Selected extract:
· · · · ·

Location
- Country: United States
- State: West Virginia
- County: Brooke

Physical characteristics
- Source: unnamed tributary to Alexanders Run divide
- • location: about 1 mile west of Mechling Hill
- • coordinates: 40°21′01″N 080°33′34″W﻿ / ﻿40.35028°N 80.55944°W
- • elevation: 1,120 ft (340 m)
- Mouth: Cross Creek
- • location: about 0.5 miles northeast of Rockdale, West Virginia
- • coordinates: 40°18′29″N 080°34′20″W﻿ / ﻿40.30806°N 80.57222°W
- • elevation: 689 ft (210 m)
- Length: 3.27 mi (5.26 km)
- Basin size: 2.75 square miles (7.1 km^{2})
- • location: Cross Creek
- • average: 3.17 cu ft/s (0.090 m^{3}/s) at mouth with Cross Creek

Basin features
- Progression: Cross Creek → Ohio River → Mississippi River → Gulf of Mexico
- River system: Ohio River
- • left: unnamed tributaries
- • right: unnamed tributaries
- Bridges: Red Oak Drive, Blacks Hollow Road, Cross Creek Road

= Bosley Run =

Stream in West Virginia, USA

Bosley Run is a 3.27 mi long 1st order tributary to Cross Creek in Brooke County, West Virginia. This is the only stream of this name in the United States.

==Variant names==
According to the Geographic Names Information System, it has also been known historically as:
- Bolsey Run

==Course==
Bosley Run rises about 1 mile west of Mechling Hill, in Brooke County, West Virginia and then flows south-southwest to join Cross Creek about 0.5 miles northeast of Rockdale.

==Watershed==
Bosley Run drains 2.75 sqmi of area, receives about 40.0 in/year of precipitation, has a wetness index of 315.01, and is about 62% forested.

· · · · ·

What needs to be done:
Reproduce word for word the part of the Bosley Run text that begins at "Basin features" and stops after "the United States.".

· · · · ·

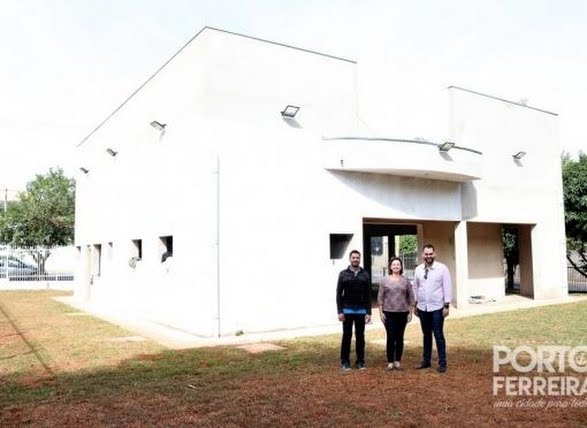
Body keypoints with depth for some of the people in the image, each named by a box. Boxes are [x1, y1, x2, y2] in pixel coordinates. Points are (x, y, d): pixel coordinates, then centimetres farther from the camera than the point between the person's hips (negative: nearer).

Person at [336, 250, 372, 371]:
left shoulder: (365, 275, 5)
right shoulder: (343, 274, 0)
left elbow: (368, 295, 4)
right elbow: (339, 294, -1)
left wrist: (368, 312, -1)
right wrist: (339, 311, -7)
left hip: (361, 311, 1)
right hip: (347, 310, -1)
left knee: (360, 336, 6)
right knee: (347, 336, 3)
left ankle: (360, 361, 15)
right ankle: (345, 362, 12)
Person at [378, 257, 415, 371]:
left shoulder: (405, 280, 5)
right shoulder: (384, 280, 2)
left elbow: (411, 297, 6)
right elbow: (380, 297, 2)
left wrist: (410, 312, 2)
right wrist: (381, 312, -3)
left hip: (402, 313, 2)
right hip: (389, 312, -1)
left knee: (400, 337, 6)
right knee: (391, 337, -2)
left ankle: (398, 362, 16)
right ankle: (390, 362, 6)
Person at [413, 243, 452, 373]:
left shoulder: (442, 268, -7)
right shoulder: (418, 269, 4)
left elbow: (447, 287, -7)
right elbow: (415, 288, 10)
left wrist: (446, 305, -10)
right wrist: (415, 305, 11)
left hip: (437, 308, -4)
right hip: (422, 308, 4)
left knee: (438, 335, 0)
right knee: (426, 335, 13)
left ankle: (442, 363, 9)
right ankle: (426, 360, 23)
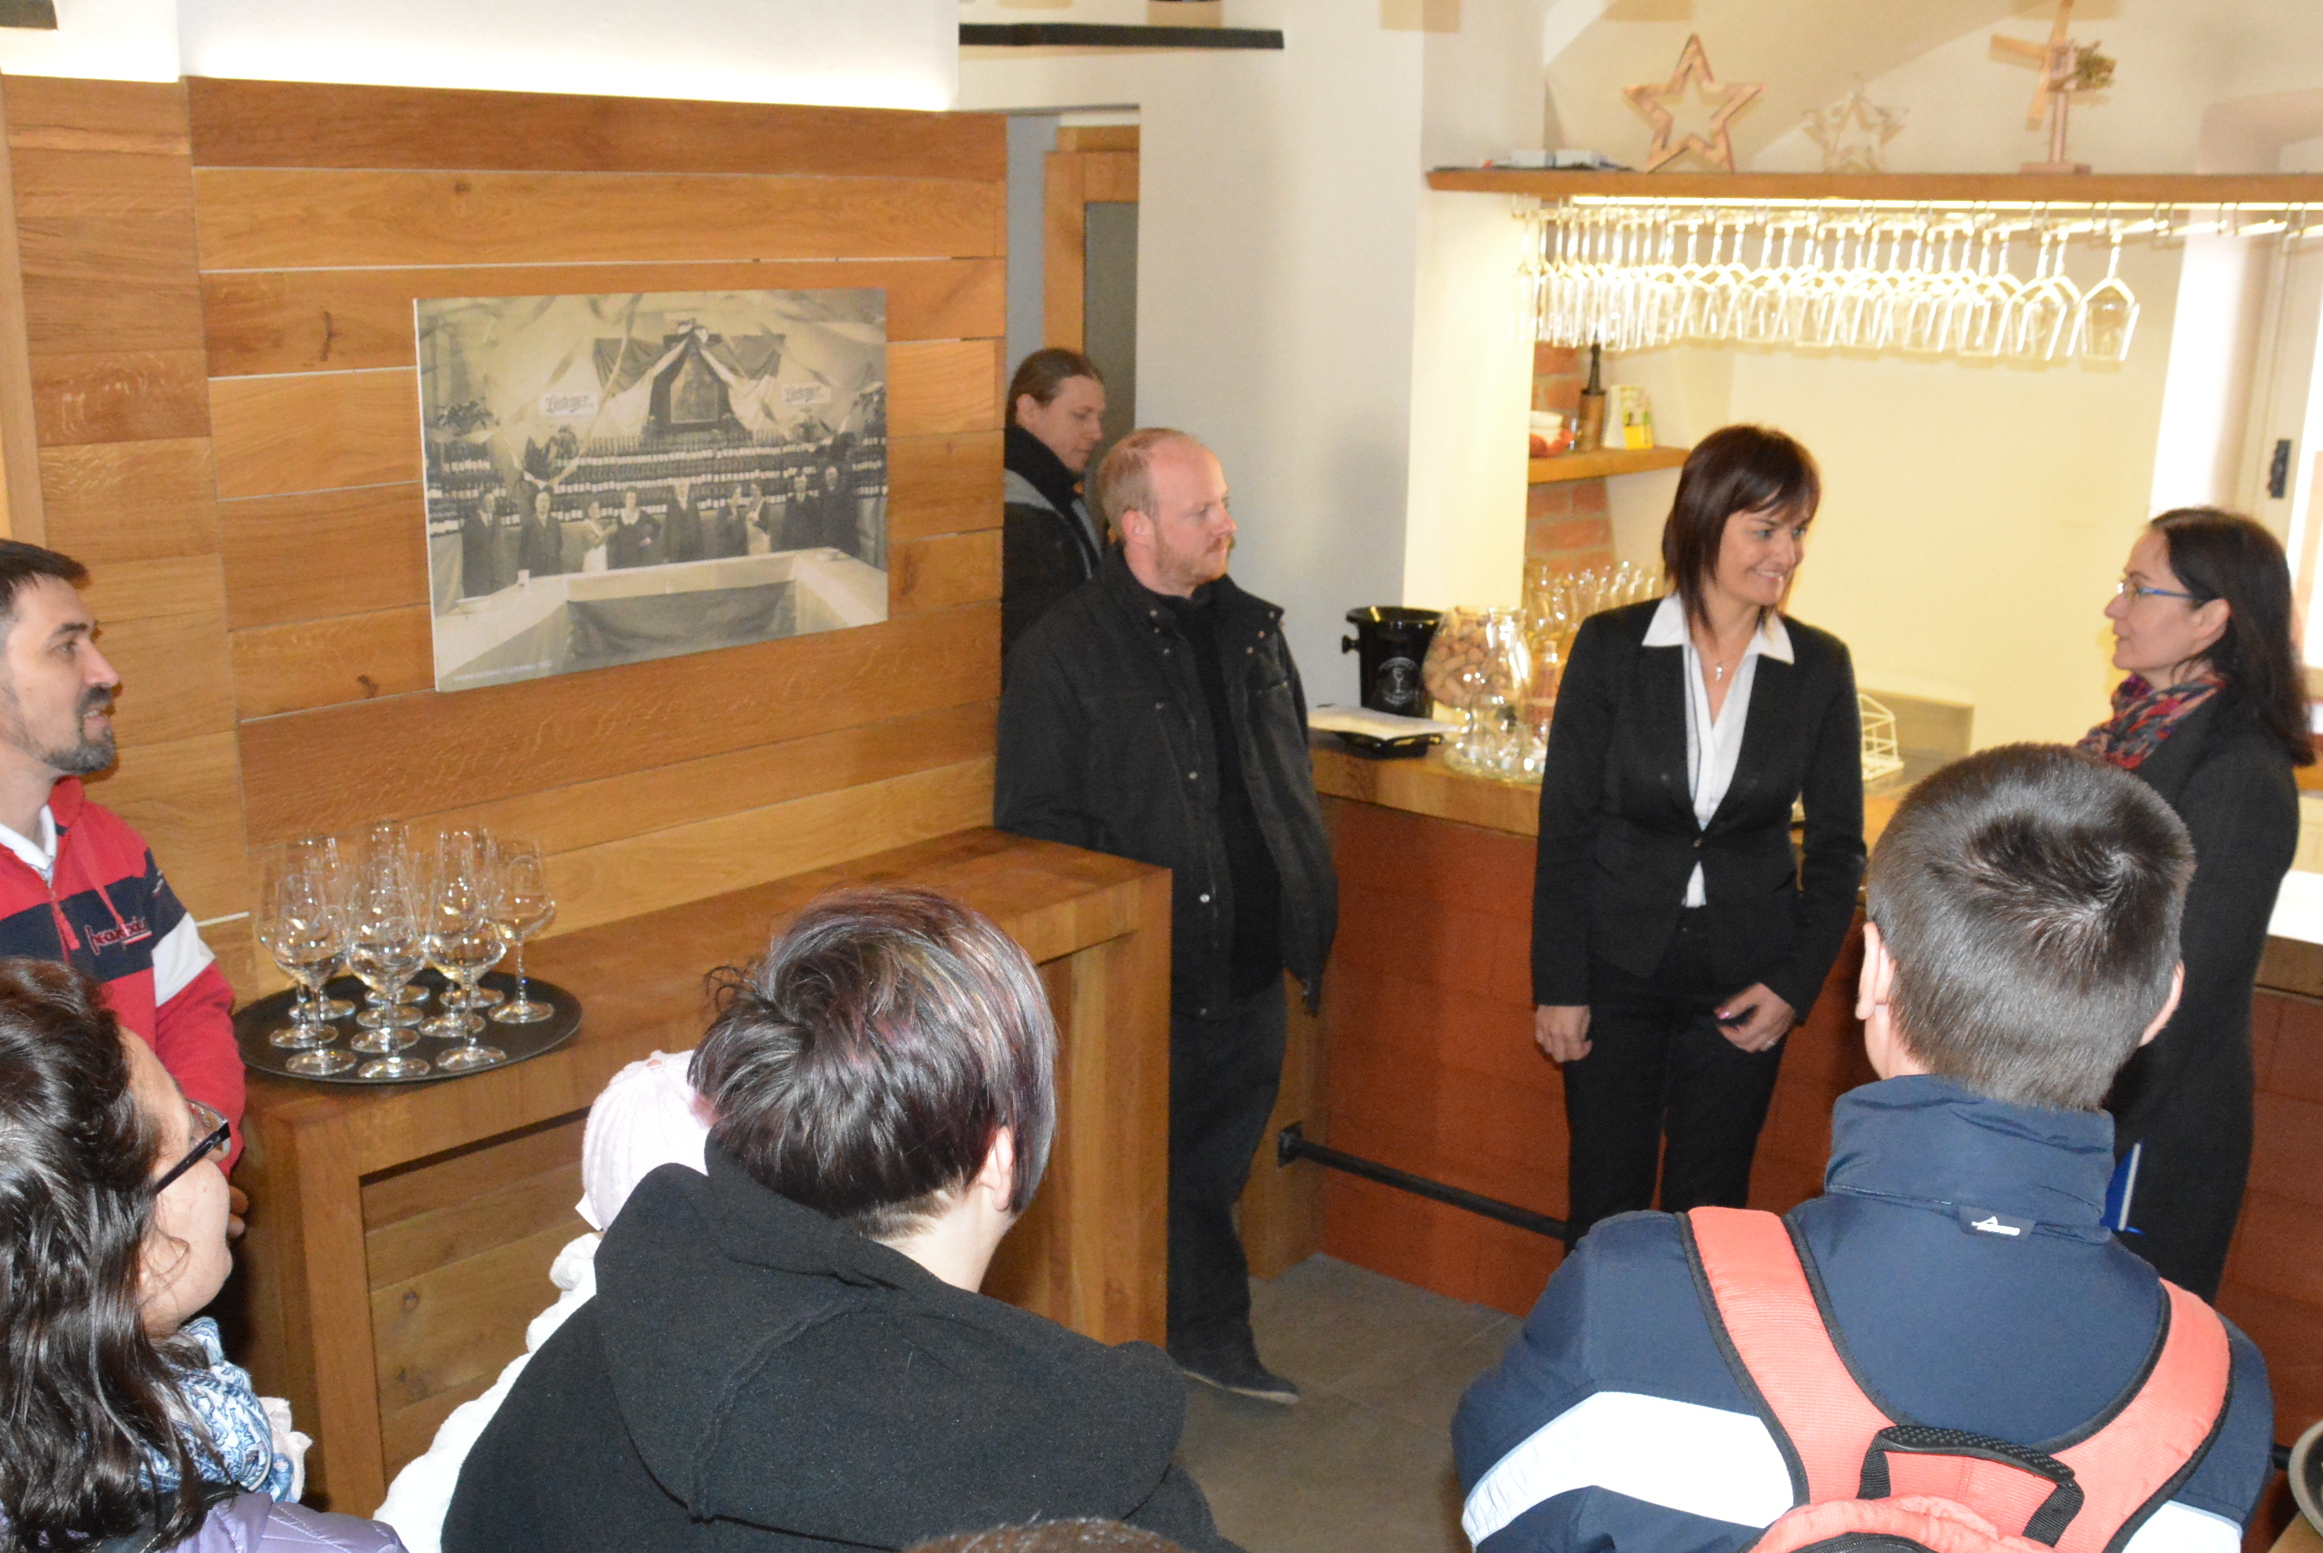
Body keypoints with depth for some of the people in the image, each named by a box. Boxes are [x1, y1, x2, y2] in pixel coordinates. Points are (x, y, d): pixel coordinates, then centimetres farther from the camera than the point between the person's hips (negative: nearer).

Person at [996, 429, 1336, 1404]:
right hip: (1149, 984, -6)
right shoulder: (1064, 653, -11)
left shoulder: (1251, 629, 9)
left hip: (1252, 966, 6)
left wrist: (1307, 914, 13)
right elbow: (1037, 825, -10)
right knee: (1158, 1177, 7)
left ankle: (1213, 1340, 38)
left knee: (1215, 1167, 20)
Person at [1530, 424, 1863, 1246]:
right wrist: (1558, 986, -6)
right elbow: (1565, 828, -4)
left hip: (1741, 982, 1)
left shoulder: (1820, 668, -2)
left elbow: (1837, 845, 5)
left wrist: (1795, 983, -3)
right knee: (1604, 1204, 9)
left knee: (1710, 1207, 11)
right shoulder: (1610, 646, -7)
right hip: (1618, 969, -1)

· · · · ·

Written reply:
Basin features
- Progression: Cross Creek → Ohio River → Mississippi River → Gulf of Mexico
- River system: Ohio River
- • left: unnamed tributaries
- • right: unnamed tributaries
- Bridges: Red Oak Drive, Blacks Hollow Road, Cross Creek Road

= Bosley Run =

Stream in West Virginia, USA

Bosley Run is a 3.27 mi long 1st order tributary to Cross Creek in Brooke County, West Virginia. This is the only stream of this name in the United States.